Charli was produced by AG Cook, previously of maverick London pop disrupters PC Music. Pang was produced by PCM alumnus Danny L Harle; a house in Los Angeles used by both camps figured in the writing of the album. So Charli XCX’s verdict on Pang came as little surprise, but was not far off the mark: “top to tail perfection”, she called it.
Even more germane, in the last fortnight, Polachek has been involved in other international grown-up pop happenings – as the featured guest on Christine and the Queens’ excellent recent EP, La Vita Nuova. In the short film that accompanied the CATQ release, Polachek becomes a victim to the red-eyed Héloïse Letissier’s vampiric desires.
Days before tonight’s gig, Polachek joined Christine and the Queens on stage for a duet in a tiny east London club to mark the release. Not long before that, Polachek played her own deconstructed solo gig in a church for Radio 1 DJ Annie Mac’s AMP festival. Those stripped-back versions of Pang’s songs – on Chinese hammered dulcimer, electric upright bass and digital mellotron – were notable precisely because Pang was one of last year’s most hyper-produced pop offerings.
So if Polachek remains a little niche, that feeling is changing, and not before time. Tunes like So Hot You’re Hurting My Feelings are hugely influenced by the big vamps of 80s AOR as much as they are by digital mischief. When it comes tonight, the song sounds like an era-mulching banger artificially rendered bonsai by being played in a too-small venue. Less excitingly, Polachek covers the Corrs’ Breathless tonight, which is perhaps an art prank too far.

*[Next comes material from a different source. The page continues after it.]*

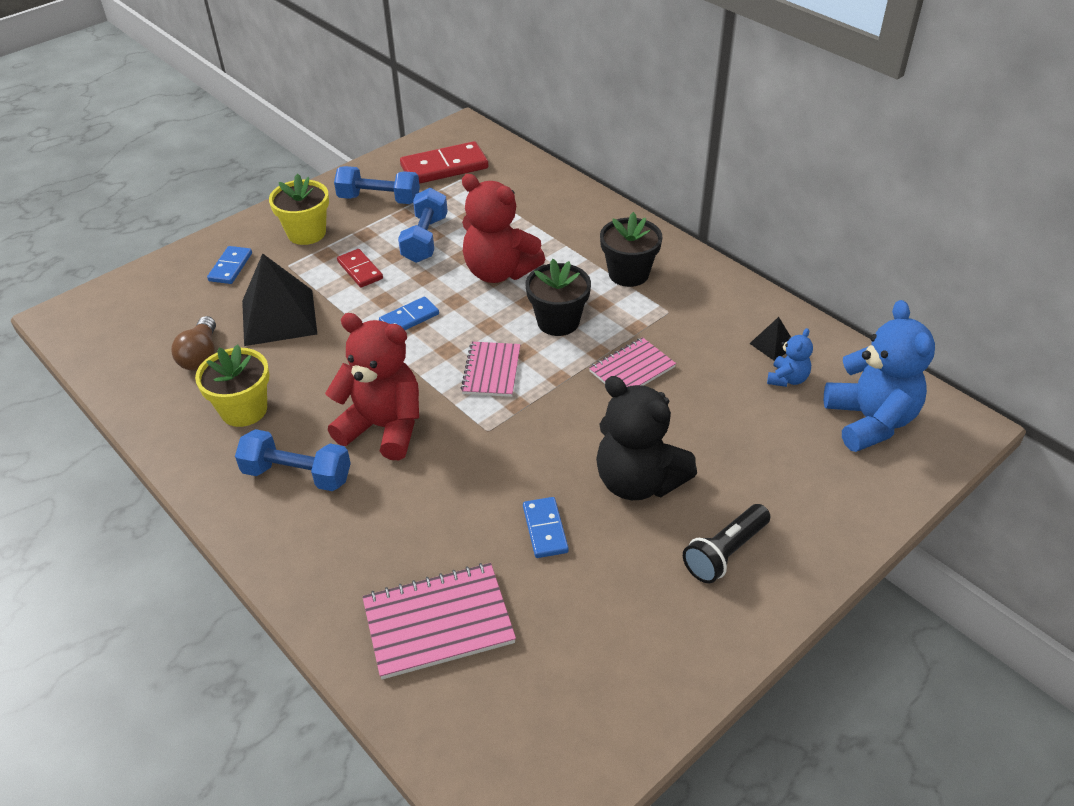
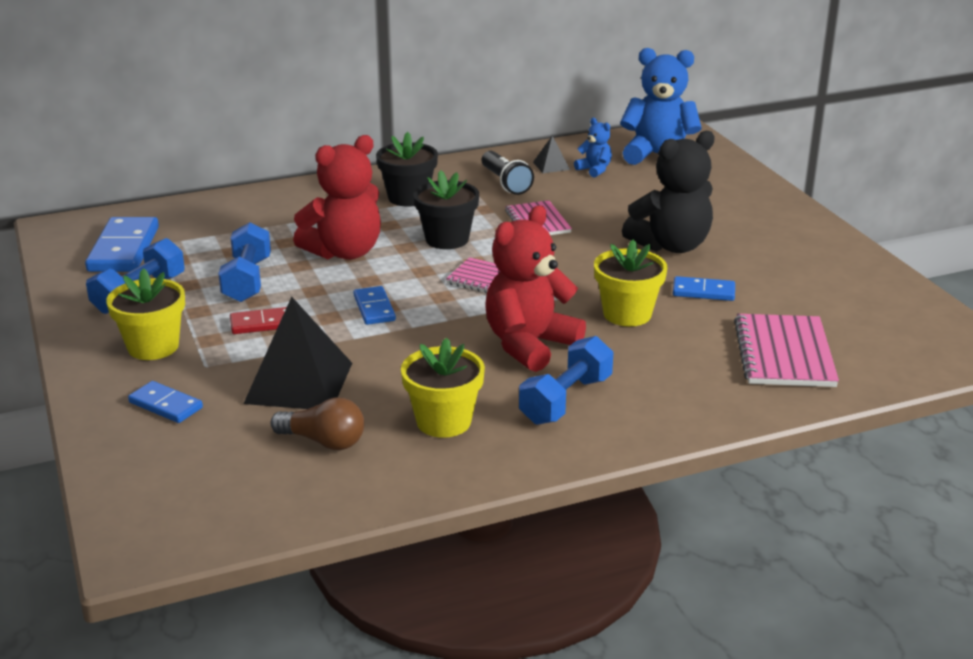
camera: 70 degrees left, 15 degrees down
(425, 239) = (247, 280): blue dumbbell -> blue dumbbell turned 60 degrees clockwise
(444, 167) = (123, 249): red domino -> blue domino
(469, 480) = (627, 314): none -> yellow flower pot
(725, 553) = (761, 230): black flashlight -> black flashlight (505, 183)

All this notwithstanding, tonight’s gig proceeds by the book – and given all that has recently preceded it, that constitutes just the merest of let-downs. Letissier does not make a return special guest appearance. No one goes nuts on a hammered Chinese dulcimer. Nothing is stripped back in any conventional sense – apart from one song, Look at Me Now, which finds Polachek playing guitar alongside her sole bandmate, the multi-instrumentalist Blu DeTiger on bass, largely unaided by electronics. The crowd yell out one of the most personal lines – “girl, you’re getting skinny” – a concern in the song voiced by Polachek’s friends, as the singer processed the end of her two-year marriage and began anew. (Polachek sometimes models, but Pang serves as reassurance that even very beautiful people can be very articulate about being very sad.)

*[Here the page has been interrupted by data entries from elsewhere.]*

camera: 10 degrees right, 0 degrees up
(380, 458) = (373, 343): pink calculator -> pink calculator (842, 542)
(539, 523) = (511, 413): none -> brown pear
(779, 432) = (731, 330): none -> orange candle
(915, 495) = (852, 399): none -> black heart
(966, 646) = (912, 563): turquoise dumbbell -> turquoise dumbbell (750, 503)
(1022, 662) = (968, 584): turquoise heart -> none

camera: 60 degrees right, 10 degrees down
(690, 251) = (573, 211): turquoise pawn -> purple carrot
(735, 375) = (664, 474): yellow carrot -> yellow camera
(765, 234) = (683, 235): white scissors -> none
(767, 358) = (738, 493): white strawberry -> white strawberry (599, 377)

The sole bit of lily-gilding tonight is a guest appearance by Harle, who joins Polachek in the encore to big cheers. On Parachute, a song about taking risks, he triggers the song’s digital atmospherics. Shortly afterwards, he ruins her concentration by triggering a loud hip-hop producer tag of “Caroline Polachek!”. One new pop song called Smoke – “we wrote this yesterday” – points enticingly forwards, as Polachek, Harle and the bassist on backing vocals trade beats with “na, na, nas”.
The rest of the night remains all about Pang’s suite of sad, arty alt-bangers in all their original synthetic glory: reverberating bass, snickety hi-hats, mostly ersatz, all delicious. She plays nothing from her Chairlift days, or from her other previous projects, Ramona Lisa and CEP. But the DJ’s pre-gig playlist of wall-to-wall Cocteau Twins points up the sophisticated nature of what is actually going on in Polachek’s music, which still bears examination.

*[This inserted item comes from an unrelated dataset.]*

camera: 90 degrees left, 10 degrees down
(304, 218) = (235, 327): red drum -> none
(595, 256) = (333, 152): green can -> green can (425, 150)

Even though her vocals on the album sound treated, Polachek is blessed with an innately processed-sounding vocal ability. Tonight, she trills, swoons and delivers both Arabic intonations and Liz Fraser-like melismas on songs like Insomnia with little, if any, digital assistance, slaying the high notes, faintly recalling that other great wind generator of contemporary pop, Florence and the Machine, on Ocean of Tears.
Not only that, but the songs sound as strong as you remember them. Even The Gate, which seemed initially as an introductory passage, sounds profound tonight. “We will be okay/ cause finally there’s a way to be both free and safe,” Polachek exhales.